Does level set has a boundary?

Question

Let $g:\mathbb{R}^n \to \mathbb{R}$ be a continuous function and for some $c>0$, we think its $c$-level set $g^{-1}(c)$.

Then does $g^{-1}(c)$ has a boundary? For example, is it possible that the set $\{x\in \mathbb{R} | 0\le x \le 1\}$ could be a level set of some continuous function?

I heard that if $g$ is differentiable, then its level set should be always manifold and so it thus not have boundary.

But how about level set for continuous function?
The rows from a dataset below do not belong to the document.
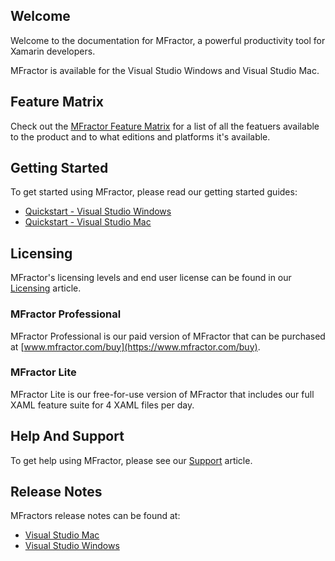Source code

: ## Welcome

Welcome to the documentation for MFractor, a powerful productivity tool for Xamarin developers.

MFractor is available for the Visual Studio Windows and Visual Studio Mac.

## Feature Matrix

Check out the [MFractor Feature Matrix](/feature-matrix) for a list of all the featuers available to the product and to what editions and platforms it's available.

## Getting Started

To get started using MFractor, please read our getting started guides:

 * [Quickstart - Visual Studio Windows](/quickstart-windows)
 * [Quickstart - Visual Studio Mac](/quickstart-mac)

## Licensing

MFractor's licensing levels and end user license can be found in our [Licensing](/licensing) article.

### MFractor Professional

MFractor Professional is our paid version of MFractor that can be purchased at [www.mfractor.com/buy](https://www.mfractor.com/buy).

### MFractor Lite

MFractor Lite is our free-for-use version of MFractor that includes our full XAML feature suite for 4 XAML files per day.

## Help And Support

To get help using MFractor, please see our [Support](/support) article.

## Release Notes

MFractors release notes can be found at:

 * [Visual Studio Mac](/release-notes/mac/current)
 * [Visual Studio Windows](/release-notes/windows/current)
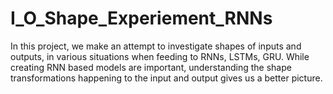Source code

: # I_O_Shape_Experiement_RNNs
In this project, we make an attempt to investigate shapes of inputs and outputs, in various situations when feeding to RNNs, LSTMs, GRU. While creating RNN based models are important,  understanding the shape transformations happening to the input and output gives us a better picture. 
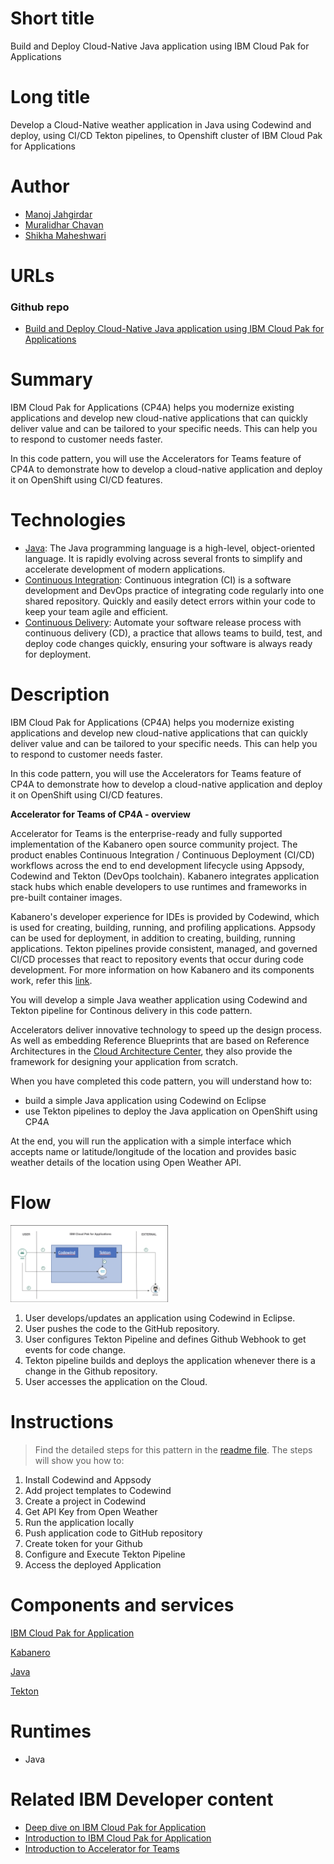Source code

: # Short title

Build and Deploy Cloud-Native Java application using IBM Cloud Pak for Applications

# Long title

Develop a Cloud-Native weather application in Java using Codewind and deploy, using CI/CD Tekton pipelines, to Openshift cluster of IBM Cloud Pak for Applications


# Author

* [Manoj Jahgirdar](https://developer.ibm.com/profiles/manoj.jahgirdar/)
* [Muralidhar Chavan](https://developer.ibm.com/profiles/muralidhar.chavan/)
* [Shikha Maheshwari](https://developer.ibm.com/profiles/shikha.mah/)

# URLs

### Github repo

* [Build and Deploy Cloud-Native Java application using IBM Cloud Pak for Applications](https://github.com/IBM/build-deploy-manage-cloud-native-application-on-openshift)

# Summary

IBM Cloud Pak for Applications (CP4A) helps you modernize existing applications and develop new cloud-native applications that can quickly deliver value and can be tailored to your specific needs. This can help you to respond to customer needs faster.

In this code pattern, you will use the Accelerators for Teams feature of CP4A to demonstrate how to develop a cloud-native application and deploy it on OpenShift using CI/CD features.

# Technologies

* [Java](https://developer.ibm.com/technologies/java/): The Java programming language is a high-level, object-oriented language. It is rapidly evolving across several fronts to simplify and accelerate development of modern applications.
* [Continuous Integration](https://developer.ibm.com/technologies/continuous-integration/): Continuous integration (CI) is a software development and DevOps practice of integrating code regularly into one shared repository. Quickly and easily detect errors within your code to keep your team agile and efficient.
* [Continuous Delivery](https://developer.ibm.com/technologies/continuous-delivery/): Automate your software release process with continuous delivery (CD), a practice that allows teams to build, test, and deploy code changes quickly, ensuring your software is always ready for deployment.

# Description

IBM Cloud Pak for Applications (CP4A) helps you modernize existing applications and develop new cloud-native applications that can quickly deliver value and can be tailored to your specific needs. This can help you to respond to customer needs faster.

In this code pattern, you will use the Accelerators for Teams feature of CP4A to demonstrate how to develop a cloud-native application and deploy it on OpenShift using CI/CD features. 

**Accelerator for Teams of CP4A - overview**

Accelerator for Teams is the enterprise-ready and fully supported implementation of the Kabanero open source community project. The product enables Continuous Integration / Continuous Deployment (CI/CD) workflows across the end to end development lifecycle using Appsody, Codewind and Tekton (DevOps toolchain). Kabanero integrates application stack hubs which enable developers to use runtimes and frameworks in pre-built container images.

Kabanero's developer experience for IDEs is provided by Codewind, which is used for creating, building, running, and profiling applications. Appsody can be used for deployment, in addition to creating, building, running applications. Tekton pipelines provide consistent, managed, and governed CI/CD processes that react to repository events that occur during code development. For more information on how Kabanero and its components work, refer this [link](https://kabanero.io/docs/ref/general/overview/architecture-overview.html).

You will develop a simple Java weather application using Codewind and Tekton pipeline for Continous delivery in this code pattern. 

Accelerators deliver innovative technology to speed up the design process. As well as embedding Reference Blueprints that are based on Reference Architectures in the  [Cloud Architecture Center](https://www.ibm.com/cloud/architecture/architectures), they also provide the framework for designing your application from scratch.

When you have completed this code pattern, you will understand how to:

* build a simple Java application using Codewind on Eclipse
* use Tekton pipelines to deploy the Java application on OpenShift using CP4A

At the end, you will run the application with a simple interface which accepts name or latitude/longitude of the location and provides basic weather details of the location using Open Weather API.


# Flow

<img src="./images/image-20200805163350746.png" alt="image-20200805163350746" width="50%;" />


1. User develops/updates an application using Codewind in Eclipse.
2. User pushes the code to the GitHub repository.
3. User configures Tekton Pipeline and defines Github Webhook to get events for code change.
4. Tekton pipeline builds and deploys the application whenever there is a change in the Github repository.
5. User accesses the application on the Cloud.

# Instructions

> Find the detailed steps for this pattern in the [readme file](https://github.com/IBM/build-deploy-manage-cloud-native-application-on-openshift/blob/master/README.md). The steps will show you how to:

1. Install Codewind and Appsody
2. Add project templates to Codewind
3. Create a project in Codewind
4. Get API Key from Open Weather
5. Run the application locally
6. Push application code to GitHub repository
7. Create token for your Github
8. Configure and Execute Tekton Pipeline
9. Access the deployed Application


# Components and services

[IBM Cloud Pak for Application](https://developer.ibm.com/series/introduction-ibm-cloud-paks-for-applications/)

[Kabanero](https://developer.ibm.com/open/projects/kabanero/)

[Java](https://developer.ibm.com/technologies/java/)

[Tekton](https://developer.ibm.com/articles/introduction-to-tekton-architecture-and-design/)


# Runtimes

* Java


# Related IBM Developer content

* [Deep dive on IBM Cloud Pak for Application](https://developer.ibm.com/videos/deep-dive-on-ibm-cloud-pak-for-applications/)
* [Introduction to IBM Cloud Pak for Application](https://developer.ibm.com/series/introduction-ibm-cloud-paks-for-applications/)
* [Introduction to Accelerator for Teams](https://developer.ibm.com/articles/introduction-to-accelerators-for-cloud-native-solutions/)
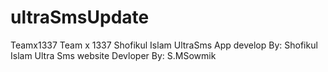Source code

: # ultraSmsUpdate
Teamx1337
Team x 1337 Shofikul Islam 
UltraSms App develop By: Shofikul Islam 
Ultra Sms website Devloper By: S.MSowmik 
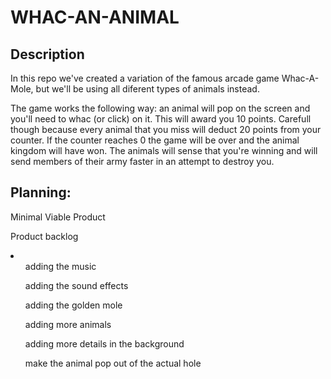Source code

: <h1>WHAC-AN-ANIMAL</h1>

<h2>Description</h2>
In this repo we've created a variation of the famous arcade game Whac-A-Mole, but we'll be using all diferent types of animals instead.

The game works the following way: an animal will pop on the screen and you'll need to whac (or click) on it. This will award you 10 points. Carefull though because every animal that you miss will deduct 20 points from your counter. If the counter reaches 0 the game will be over and the animal kingdom will have won. 
The animals will sense that you're winning and will send members of their army faster in an attempt to destroy you. 

<h2>Planning:</h2> 
Minimal Viable Product


Product backlog
<li>
<ol>adding the music</ol>
<ol>adding the sound effects</ol>
<ol>adding the golden mole</ol>
<ol>adding more animals</ol>
<ol>adding more details in the background</ol>
<ol>make the animal pop out of the actual hole</ol>
</li>
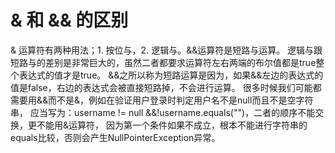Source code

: # & 和 && 的区别

& 运算符有两种用法；1. 按位与，2. 逻辑与。&&运算符是短路与运算。
逻辑与跟短路与的差别是非常巨大的，虽然二者都要求运算符左右两端的布尔值都是true整个表达式的值才是true。
&&之所以称为短路运算是因为，如果&&左边的表达式的值是false，右边的表达式会被直接短路掉，不会进行运算。
很多时候我们可能都需要用&&而不是&，例如在验证用户登录时判定用户名不是null而且不是空字符串，
应当写为：username != null &&!username.equals("")，二者的顺序不能交换，更不能用&运算符，
因为第一个条件如果不成立，根本不能进行字符串的equals比较，否则会产生NullPointerException异常。
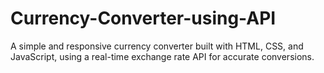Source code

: # Currency-Converter-using-API
A simple and responsive currency converter built with HTML, CSS, and JavaScript, using a real-time exchange rate API for accurate conversions.
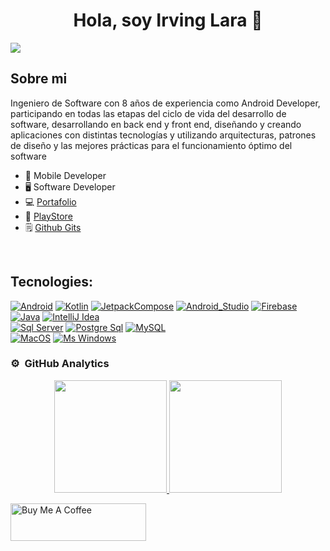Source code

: <div align="center">
<h1 align="center">Hola, soy Irving Lara 👋</h1>
</div>
<img src="http://warriorsdev.com/cdn/profile_github_readme.png">

## Sobre mi
Ingeniero de Software con 8 años de experiencia como Android Developer, participando en todas las etapas del ciclo de vida del desarrollo de software, desarrollando en back end y front end, diseñando y creando aplicaciones con distintas tecnologías y utilizando arquitecturas, patrones de diseño y las mejores prácticas para el funcionamiento óptimo del software

- 📲 Mobile Developer
- 🖥️ Software Developer
- 💻 [Portafolio](https://github.com/ILara-wd/portfolio)
- 🤖 [PlayStore](https://play.google.com/store/apps/dev?id=7906574083418100097)
- 🗒️ [Github Gits](https://gist.github.com/ILara-wd)
<br>

## Tecnologies:

[![Android](https://img.shields.io/badge/Android-3DDC84?style=for-the-badge&logo=android&logoColor=white&labelColor=3DDC84)]()
[![Kotlin](https://img.shields.io/badge/Kotlin-0095D5?style=for-the-badge&logo=kotlin&logoColor=white&labelColor=0095D5)]()
[![JetpackCompose](https://img.shields.io/badge/JetpackCompose-4285F4?style=for-the-badge&logo=jetpackcompose&logoColor=white&labelColor=4285F4)]()
[![Android_Studio](https://img.shields.io/badge/Android_Studio-3DDC84?style=for-the-badge&logo=android-studio&logoColor=white&labelColor=3DDC84)]()
[![Firebase](https://img.shields.io/badge/Firebase-FFCA28?style=for-the-badge&logo=firebase&logoColor=white&labelColor=FFCA28)]()
</br>
[![Java](https://img.shields.io/badge/Java-007396?style=for-the-badge&logo=openjdk&logoColor=white&labelColor=007396)]()
[![IntelliJ Idea](https://img.shields.io/badge/IntelliJ_Idea-0071C5?style=for-the-badge&logo=intellijidea&logoColor=white&labelColor=1B6AC6)]()
</br>
[![Sql Server](https://img.shields.io/badge/SqlServer-FFCA28?style=for-the-badge&logo=microsoftsqlserver&logoColor=white&labelColor=FFCA28)]()
[![Postgre Sql](https://img.shields.io/badge/PostgreSql-4479A1?style=for-the-badge&logo=postgresql&logoColor=white&labelColor=4479A1)]()
[![MySQL](https://img.shields.io/badge/MySQL-4479A1?style=for-the-badge&logo=mysql&logoColor=white&labelColor=4479A1)]()
</br>
[![MacOS](https://img.shields.io/badge/MacOS-000000?style=for-the-badge&logo=macos&logoColor=white&labelColor=000000)]()
[![Ms Windows](https://img.shields.io/badge/Windows-0078D6?style=for-the-badge&logo=windows&logoColor=white&labelColor=0078D6)]()
</br>

### ⚙️ &nbsp;GitHub Analytics

<p align="center">
<a href="https://github.com/ILara-wd">
  <img height="180em" src="https://github-readme-stats-eight-theta.vercel.app/api?username=ILara-wd&show_icons=true&theme=algolia&include_all_commits=true&count_private=true"/>
  <img height="180em" src="https://github-readme-stats-eight-theta.vercel.app/api/top-langs/?username=ILara-wd&layout=compact&langs_count=8&theme=algolia"/>
</a>
</p>

<a href="https://buymeacoffee.com/iLara" target="_blank"><img src="https://cdn.buymeacoffee.com/buttons/v2/default-yellow.png" alt="Buy Me A Coffee" style="height: 60px !important;width: 217px !important;" ></a>
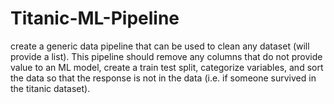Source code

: # Titanic-ML-Pipeline
create a generic data pipeline that can be used to clean any dataset (will provide a list). This pipeline should remove any columns that do not provide value to an ML model, create a train test split, categorize variables, and sort the data so that the response is not in the data (i.e. if someone survived in the titanic dataset).

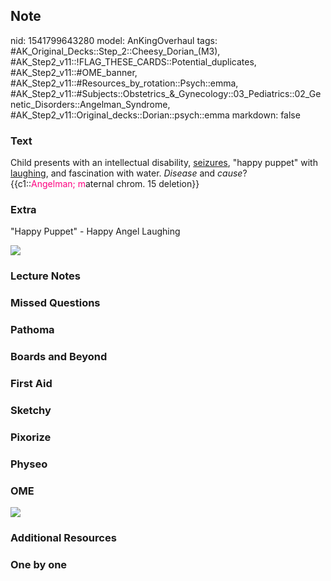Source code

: ## Note
nid: 1541799643280
model: AnKingOverhaul
tags: #AK_Original_Decks::Step_2::Cheesy_Dorian_(M3), #AK_Step2_v11::!FLAG_THESE_CARDS::Potential_duplicates, #AK_Step2_v11::#OME_banner, #AK_Step2_v11::#Resources_by_rotation::Psych::emma, #AK_Step2_v11::#Subjects::Obstetrics_&_Gynecology::03_Pediatrics::02_Genetic_Disorders::Angelman_Syndrome, #AK_Step2_v11::Original_decks::Dorian::psych::emma
markdown: false

### Text
<div>
  Child presents with an intellectual disability, <u>seizures</u>,
  "happy puppet" with <u>laughing</u>, and fascination with water.
  <i>Disease</i> and <i>cause</i>?
</div>
<div>
  {{c1::<font color="#FC0280">Angelman; m</font>aternal chrom. 15
  deletion}}
</div>

### Extra
"Happy Puppet" - Happy Angel Laughing
<div><img src="Angelman%20and%20Prader%20Willi.png"></div>

### Lecture Notes


### Missed Questions


### Pathoma


### Boards and Beyond


### First Aid


### Sketchy


### Pixorize


### Physeo


### OME
<div class="ome-widget">
  <a href="https://onlinemeded.org?ref=anki"><img src=
  "_OME_AnkiFlashcards_General_3.png"></a>
</div>

### Additional Resources


### One by one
Any comments will be appreciated!

Answer 1

Yes the segment $[0,1]$ can be a level set of a continuous function. But for the example I'm going to construct it will be more convenient to show that $[1,2]$ is a level set of a continuous function

Consider the following continuous "trapezoid" function $f:\mathbb{R}\rightarrow\mathbb{R}$

1. For $x<0$ we let $f(x)=0$.
2. For $0\leq x<1$ let $f(x)=x$
3. For $1\leq x\leq 2$ let $f(x)=1$
4. for $2< x\leq 3$ let $f(x)= 3-x$
5. for $3<x$ let $f(x)=0$

(draw it)

I leave it as an exercise for you to show that this function is continuous (note that it is far from being differentiable). And it is easy to see that $[1,2]=f^{-1}(1)$.